Regardless, I went week after week, drinking until I blacked out, maybe hoping if I drank enough, the person I was would disappear, and the person I was meant to be would take the wheel. Or maybe I loved being in smoke-filled barrooms soaked in booze and longing and teen angst because it felt good to be around people just as confused as me. Or maybe I just wanted to drink enough shitty vodka until it hit that spot in the hippocampus that felt oh so sweet like marzipan, and I wouldn’t have to worry about who I was or how people viewed me because it was easier to pretend that I was something I wasn’t when I was absolutely fucking annihilated. For a night, I didn’t have to worry about feeling directionless and anxious, or think about my flimsy sense of self or my feelings of insecurity.

Hiding parts of myself became as natural as breathing at this point, and being an artist takes a level of honesty and vulnerability I didn’t have. I couldn’t and didn’t write.

But one of those nights out, I met a girl. This girl would later become my girlfriend, and then my fiancée. She accepted every part of me, and one night I drunkenly waxed poetic to her about how I used to love writing. I threw ideas at her and she nodded and the moonlight beamed down on us in the parking lot of a hotel complex not far from a tailgate we’d just left.

She must’ve heard the longing in my voice. Soon after, she brought me to Comic-Con, where I sat in on panels about the art of storytelling. I started frequenting the university’s library when we got home, scrounging for books that would teach me how to write. I scribbled shitty drafts in a bent and crinkled notebook while sitting on my dorm room’s linoleum floor. My anger and curiosity with this country carried me to nonfiction, where I found in the stacks the work of writers who looked and thought like me. I found myself in between the pages of the books by Black artists that came before me—the most influential being Baldwin. I heard his pleas to not believe the lies about me and felt emboldened by them.

*

When I think back on that moment in my family’s foyer when my friend said, “It looks like white people lived here,” I realize he believed the lies. His entire identity was hinged on believing the lies. He was also showing me the fluidity of race. How it can be morphed and bent and twisted in order to fit a narrative. My Blackness had to be erased ’cause Black folks didn’t live in the suburbs or have two-parent households; they didn’t excel at school or have hobbies outside of sports; they didn’t get gifted cars by their parents or have private dorms. And there’s abso-fuckin-lutely no way they get into Master’s programs without being Affirmative Action applicants. Anyone who has all of these qualities must in fact be white, because to be Black and successful is an aberration and to be anything other is the norm. Instead of revising their biases when confronted with contradiction, people move the goalpost to avoid the collapsing of their own identity. Their identities are built upon a lie, and when your identity is tied to lies, the truth is reprehensible, and to be critiqued is an attack.

I wish I could’ve known all of this years ago, but hindsight is twenty-twenty and to be young is to be willfully blind. Last year, I sat, yet again, watching another city burn, all due to a murder of another Black man.
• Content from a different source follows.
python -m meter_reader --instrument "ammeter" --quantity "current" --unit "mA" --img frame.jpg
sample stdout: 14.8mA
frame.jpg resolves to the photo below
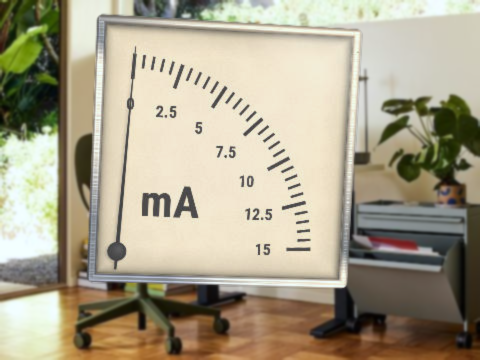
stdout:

I watched via Twitter Live as the Minneapolis Police Department was torched, and its embers flickered to the night sky like fireflies. As I did years ago, when I was about 18 or 19, I went to my laptop, and started to write my story. This time, I got to the end. This time, I sent the story out, and it was published, by Buzzfeed News. I wrote more, and more, and more until I felt comfortable, and I no longer gave a shit about what my narrative was supposed to be. I focused on what it was: I am Black, a southerner, and a writer. I like to watch basketball, and I also like to watch anime and Marvel movies. My upbringing doesn’t shield me from the stressors of Black life, but it is a reminder of how far our people have progressed. Every time I write, like I am doing now, I do so with all of these things in mind.